Depuis le 19e siècle jusqu’à nos jours, la tendance allait plutôt à la « maternité protégée » pour garder l’enfant mais on facilitait l’abandon d’enfant pour la mère. Ainsi, sous couvert d’anonymat, l’enfant était-il adoptable, privé de son histoire première, même si, de plus en plus, ces enfants-là ressentent la recherche identitaire comme une nécessité pour se construire pleinement.
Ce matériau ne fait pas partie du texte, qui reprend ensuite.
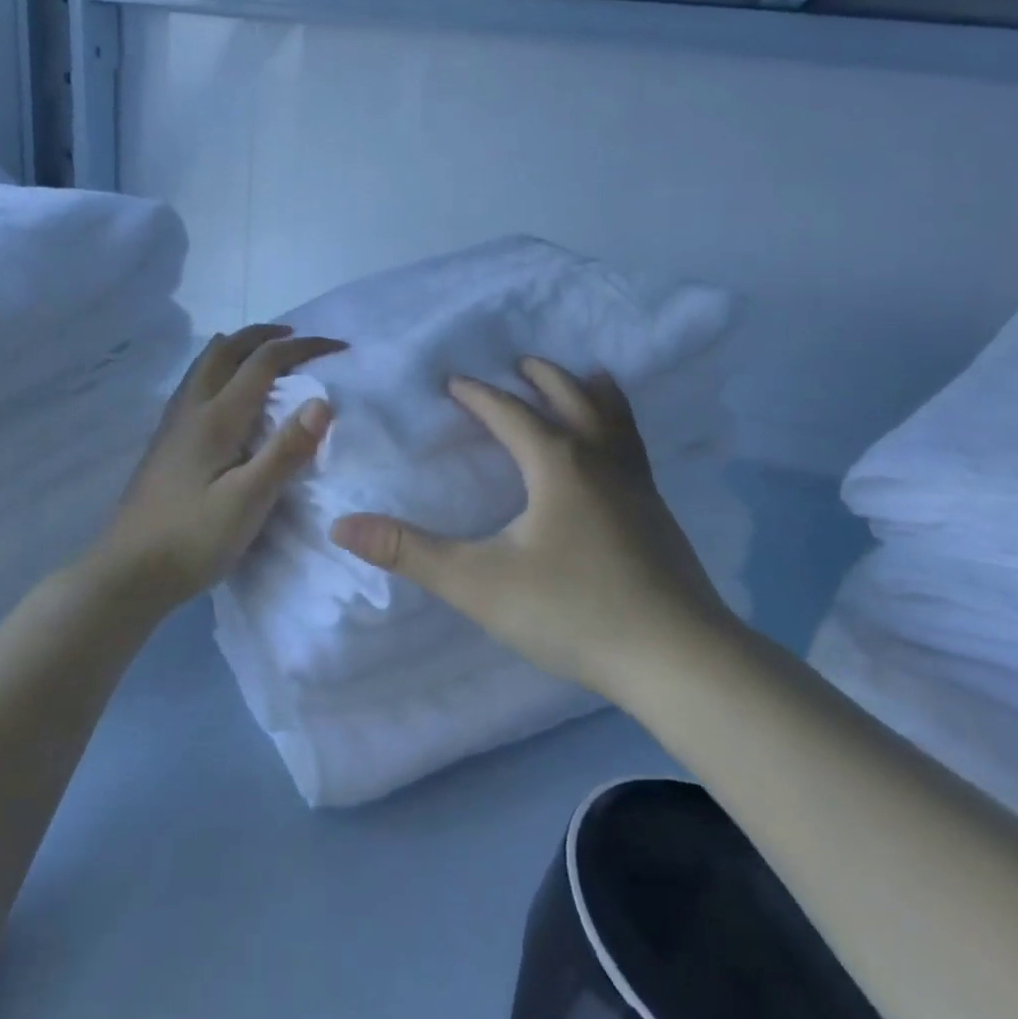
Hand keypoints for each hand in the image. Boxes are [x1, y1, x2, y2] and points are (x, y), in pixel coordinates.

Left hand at [94, 324, 344, 614]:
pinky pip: (195, 383)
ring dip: (238, 346)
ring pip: (205, 363)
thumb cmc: (192, 539)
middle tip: (296, 338)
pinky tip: (224, 393)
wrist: (127, 573)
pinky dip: (219, 368)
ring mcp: (173, 424)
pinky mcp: (165, 442)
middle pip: (227, 349)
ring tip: (262, 353)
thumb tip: (322, 401)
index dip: (303, 348)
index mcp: (216, 417)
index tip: (338, 348)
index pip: (264, 362)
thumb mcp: (248, 501)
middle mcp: (192, 408)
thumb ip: (285, 450)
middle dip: (264, 335)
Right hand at [330, 357, 736, 701]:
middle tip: (520, 362)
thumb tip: (342, 526)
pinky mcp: (657, 511)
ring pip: (613, 418)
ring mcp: (636, 484)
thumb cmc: (572, 611)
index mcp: (557, 462)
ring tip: (588, 375)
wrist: (676, 656)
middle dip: (541, 377)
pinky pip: (634, 447)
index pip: (509, 412)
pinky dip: (621, 426)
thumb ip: (410, 552)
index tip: (454, 382)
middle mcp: (600, 459)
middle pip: (570, 398)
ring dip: (591, 391)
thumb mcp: (478, 583)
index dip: (478, 395)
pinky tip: (621, 449)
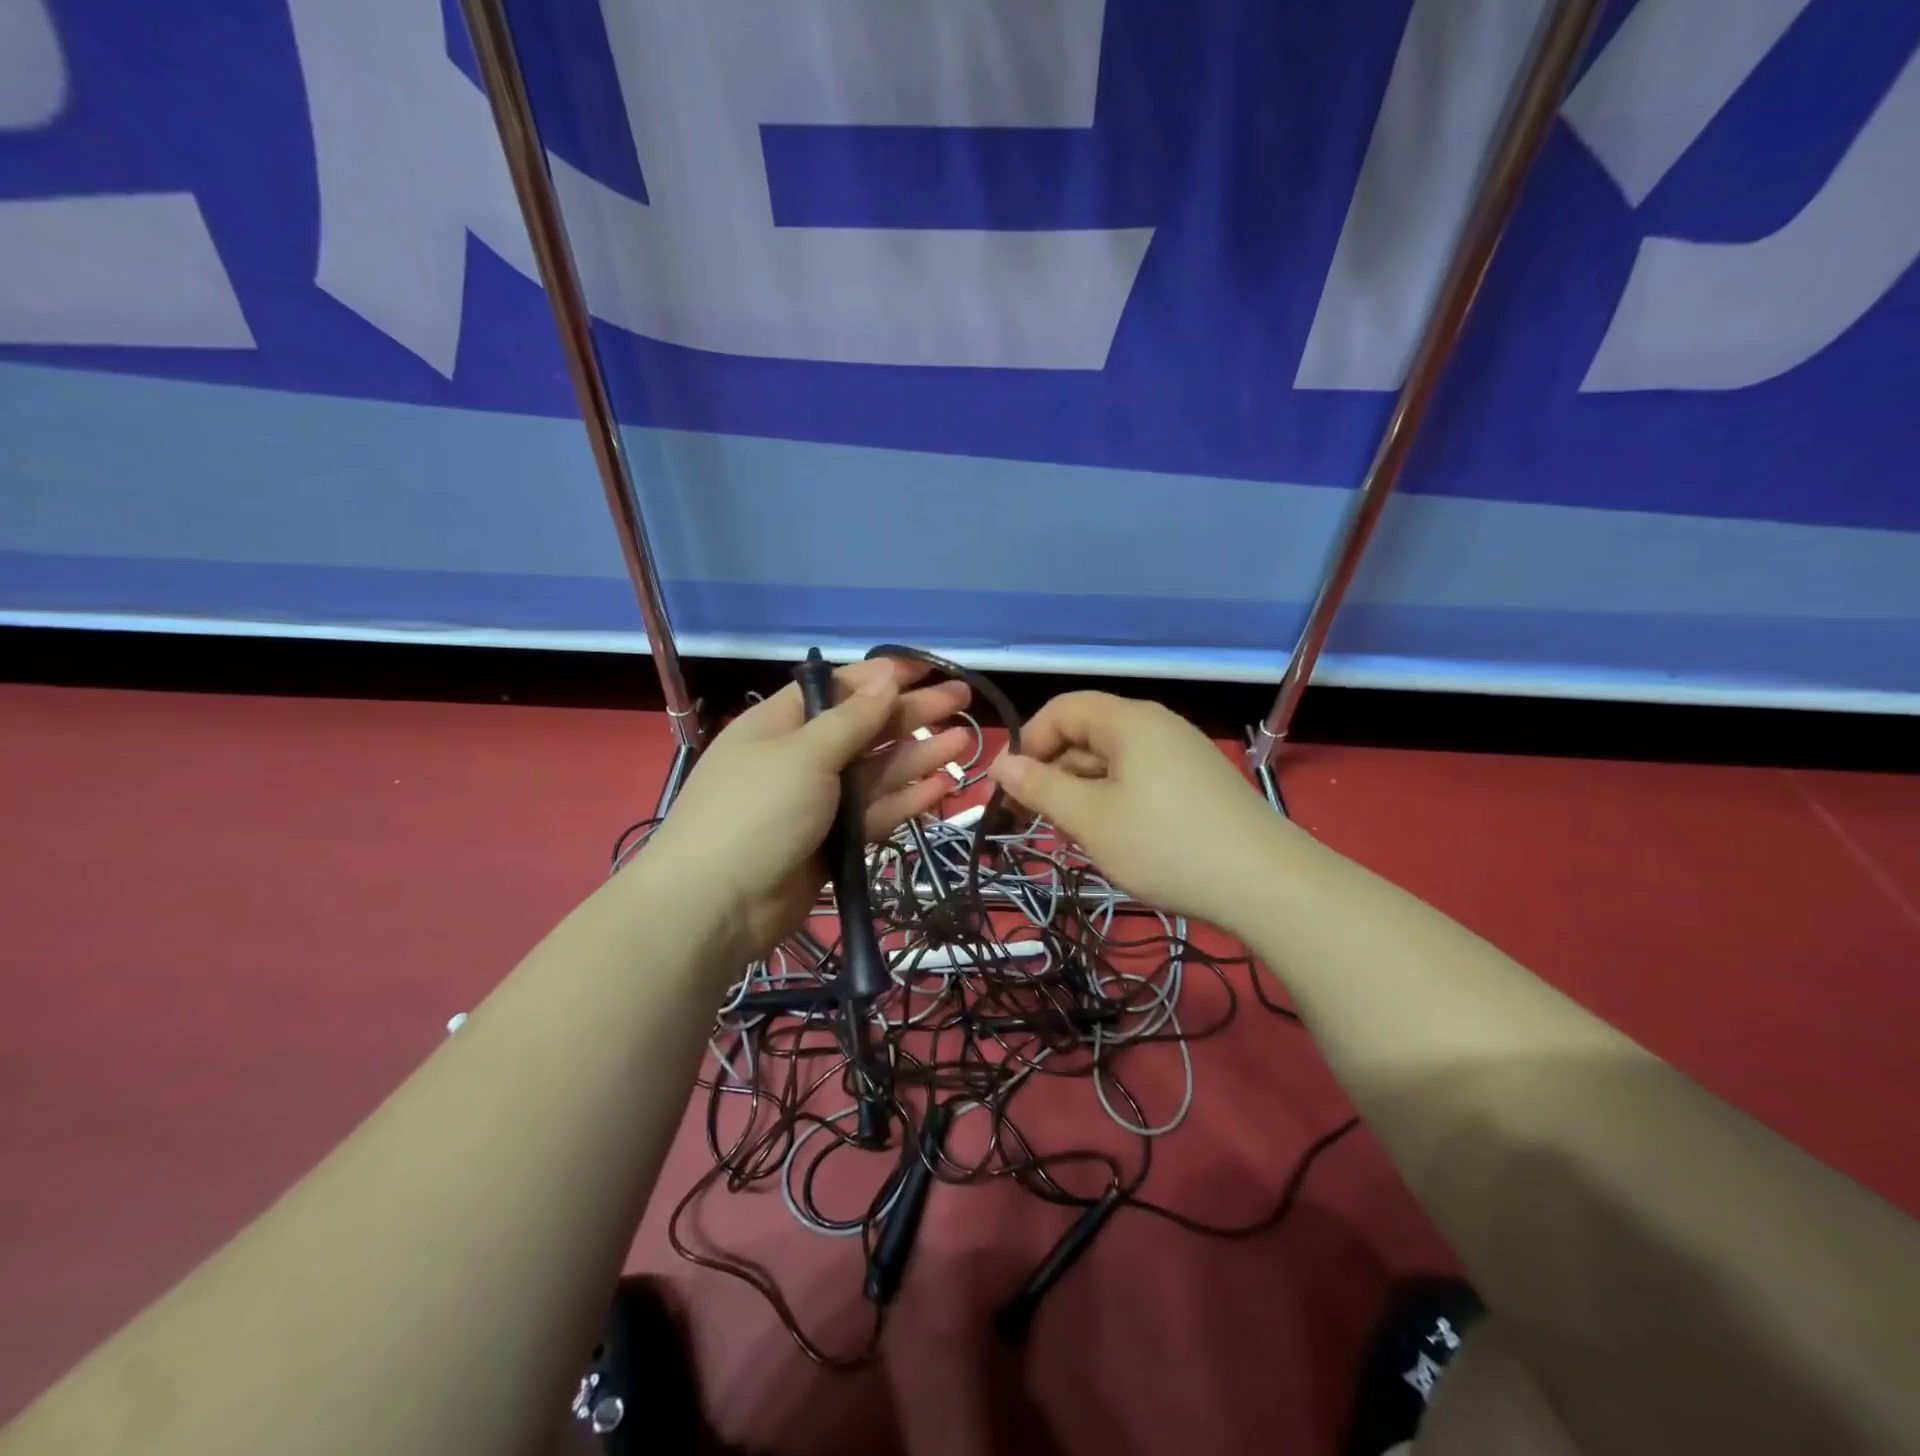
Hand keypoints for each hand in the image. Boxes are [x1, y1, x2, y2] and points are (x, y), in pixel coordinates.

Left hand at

Ce n’est que le 11 juillet 1966, que la loi se saisit du problème de l’abandon moral et matériel des enfants. Aujourd’hui, un enfant,  non reconnu, devient pupille de l’Etat au bout d’un délai de 2 à 6 mois, selon les conditions d’abandon par le ou les parents. Mais depuis les années 80, l’adoption a fait chuter le nombre de pupilles de l’Etat.


Pour résumer, l’abandon est licite si les parents le consentent mais punissable de 3 mois à un an d’emprisonnement si le parent est reconnu coupable d’avoir voulu se décharger de prendre soin de la victime.

Cette réflexion prouve que, d’un côté de l’Atlantique comme de l’autre, les textes de loi sont nécessaires pour contrer les abus, développer une politique d’aide à la famille et admettre de nouvelles dispositions (2002, en France) permettant aux femmes de lever le secret de confidentialité, en cas d’accouchement sous X et ainsi, d’éviter le traumatisme des enfants abandonnés.